ある母親はこう語っています。「自分は今まで栄養のことを知らず、バナナとトウモロコシ、キャッサバばかり家族に食べさせていました。栄養カウンセリングを受けるようになってから、野菜もいくつかの種類を摂るのが良いこと、また妊娠中から栄養摂取を心掛ける必要があること、自分が栄養をとれば母乳にも出て赤ちゃんの健康状態が良くなることを学びました。これらを実践するようになってから、下の子(6ヶ月)の体調が、上の子どもたち3人が生後半年くらいの時期だった時の様子に比べて、随分健康的だと実感しています。
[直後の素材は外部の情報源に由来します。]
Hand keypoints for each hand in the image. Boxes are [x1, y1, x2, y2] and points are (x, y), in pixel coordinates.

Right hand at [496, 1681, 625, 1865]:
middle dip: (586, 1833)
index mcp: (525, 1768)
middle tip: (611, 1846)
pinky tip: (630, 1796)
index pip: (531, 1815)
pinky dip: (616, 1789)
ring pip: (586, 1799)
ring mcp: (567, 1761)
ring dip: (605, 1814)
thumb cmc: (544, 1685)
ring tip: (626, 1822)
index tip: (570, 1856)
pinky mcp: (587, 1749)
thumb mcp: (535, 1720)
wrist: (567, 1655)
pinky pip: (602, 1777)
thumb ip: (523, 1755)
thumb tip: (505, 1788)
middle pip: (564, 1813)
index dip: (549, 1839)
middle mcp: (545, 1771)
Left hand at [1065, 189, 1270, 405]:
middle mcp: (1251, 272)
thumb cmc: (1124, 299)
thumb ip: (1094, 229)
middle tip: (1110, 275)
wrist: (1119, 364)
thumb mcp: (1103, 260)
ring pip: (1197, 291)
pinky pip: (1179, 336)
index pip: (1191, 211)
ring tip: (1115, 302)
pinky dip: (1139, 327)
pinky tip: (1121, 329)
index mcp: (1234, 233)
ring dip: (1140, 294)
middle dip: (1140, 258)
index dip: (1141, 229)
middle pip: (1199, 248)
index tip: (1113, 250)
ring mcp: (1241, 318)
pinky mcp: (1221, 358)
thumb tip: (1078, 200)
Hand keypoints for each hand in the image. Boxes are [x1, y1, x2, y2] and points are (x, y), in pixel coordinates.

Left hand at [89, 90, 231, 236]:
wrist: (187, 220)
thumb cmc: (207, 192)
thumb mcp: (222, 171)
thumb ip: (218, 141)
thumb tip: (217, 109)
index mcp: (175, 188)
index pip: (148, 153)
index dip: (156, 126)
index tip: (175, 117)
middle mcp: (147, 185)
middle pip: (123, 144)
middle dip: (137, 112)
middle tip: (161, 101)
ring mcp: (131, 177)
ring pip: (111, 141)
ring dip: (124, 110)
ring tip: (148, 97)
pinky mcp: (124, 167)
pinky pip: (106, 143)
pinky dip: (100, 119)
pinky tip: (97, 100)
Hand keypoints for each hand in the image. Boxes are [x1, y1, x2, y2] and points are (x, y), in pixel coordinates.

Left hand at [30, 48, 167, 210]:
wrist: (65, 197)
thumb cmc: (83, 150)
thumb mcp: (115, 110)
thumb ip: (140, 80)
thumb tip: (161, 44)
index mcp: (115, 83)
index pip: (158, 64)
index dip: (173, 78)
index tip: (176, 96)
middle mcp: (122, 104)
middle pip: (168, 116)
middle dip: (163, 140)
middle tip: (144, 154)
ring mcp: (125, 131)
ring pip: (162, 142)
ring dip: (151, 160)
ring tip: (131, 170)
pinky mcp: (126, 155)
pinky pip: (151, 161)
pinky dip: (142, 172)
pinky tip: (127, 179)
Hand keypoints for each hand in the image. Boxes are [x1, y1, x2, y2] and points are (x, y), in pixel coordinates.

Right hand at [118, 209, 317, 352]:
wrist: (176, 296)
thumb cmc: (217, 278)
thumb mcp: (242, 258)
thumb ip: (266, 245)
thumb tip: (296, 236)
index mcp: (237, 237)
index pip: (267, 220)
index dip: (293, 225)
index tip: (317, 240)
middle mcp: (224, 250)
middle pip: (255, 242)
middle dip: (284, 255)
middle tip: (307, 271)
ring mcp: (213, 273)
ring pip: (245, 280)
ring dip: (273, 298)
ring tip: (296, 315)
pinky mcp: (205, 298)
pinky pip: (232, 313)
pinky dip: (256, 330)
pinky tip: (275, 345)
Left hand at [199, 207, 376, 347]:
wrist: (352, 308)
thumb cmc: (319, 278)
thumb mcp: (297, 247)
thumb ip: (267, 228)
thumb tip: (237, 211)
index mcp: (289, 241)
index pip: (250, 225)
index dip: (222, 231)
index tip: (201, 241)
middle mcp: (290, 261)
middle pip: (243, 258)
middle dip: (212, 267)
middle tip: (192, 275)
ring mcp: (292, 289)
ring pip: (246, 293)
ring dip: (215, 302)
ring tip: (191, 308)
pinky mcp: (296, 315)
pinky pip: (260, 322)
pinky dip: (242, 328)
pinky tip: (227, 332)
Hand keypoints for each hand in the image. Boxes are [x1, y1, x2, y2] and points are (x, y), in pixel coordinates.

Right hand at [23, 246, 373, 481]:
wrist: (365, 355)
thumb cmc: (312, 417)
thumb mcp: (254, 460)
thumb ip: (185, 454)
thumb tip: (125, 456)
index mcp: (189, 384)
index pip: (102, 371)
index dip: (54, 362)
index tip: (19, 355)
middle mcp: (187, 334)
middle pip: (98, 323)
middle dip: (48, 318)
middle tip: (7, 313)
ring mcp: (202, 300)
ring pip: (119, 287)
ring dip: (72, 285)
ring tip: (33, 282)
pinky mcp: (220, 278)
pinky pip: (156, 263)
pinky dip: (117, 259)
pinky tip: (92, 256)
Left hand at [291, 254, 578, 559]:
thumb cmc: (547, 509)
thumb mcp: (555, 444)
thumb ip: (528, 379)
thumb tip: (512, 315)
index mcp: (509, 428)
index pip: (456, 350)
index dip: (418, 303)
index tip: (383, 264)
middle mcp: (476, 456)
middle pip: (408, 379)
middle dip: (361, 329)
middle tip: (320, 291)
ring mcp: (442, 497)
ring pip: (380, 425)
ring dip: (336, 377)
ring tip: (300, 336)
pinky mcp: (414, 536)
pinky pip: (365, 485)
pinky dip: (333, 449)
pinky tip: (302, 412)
」
【2022年4月以降の活動予定につきまして】
ウガンダでは、新型コロナウイルス感染症の拡大を防ぐため、2020年3月下旬以降、政府主導による厳しい移動制限、集会制限が課されてきました。同年半ばからはそうした制限の一時的緩和があったものの、翌2021年6月には再びロックダウンが施行されました。本年3月より、上記制限は徐々に緩和されてきたものの、当会事業におきましても日々の衛生管理を徹底しています。また、2021年以降、ウガンダ政府によるワクチン接種の積極的な勧めもあり、セーブ・ザ・チルドレンは今後も、カセセ県政府と調整しながら、地域の人々が、心身ともに健康を保ち、かつ前向きにこの困難な時期を乗り越えることができるよう、支援を続けてまいります。特に今年次事業では、カセセ県政府内において、栄養セクターの啓発・政策提言(アドボカシー)を強化していく予定であり、政府関係者と連携しながら事業終了後も彼らのイニシアティブで栄養改善活動が継続していくよう努力してまいります。
次回の四半期報告では引き続き、生計向上、特に養殖場の様子と栄養支援の活動進捗、受益者の声をお届けいたします。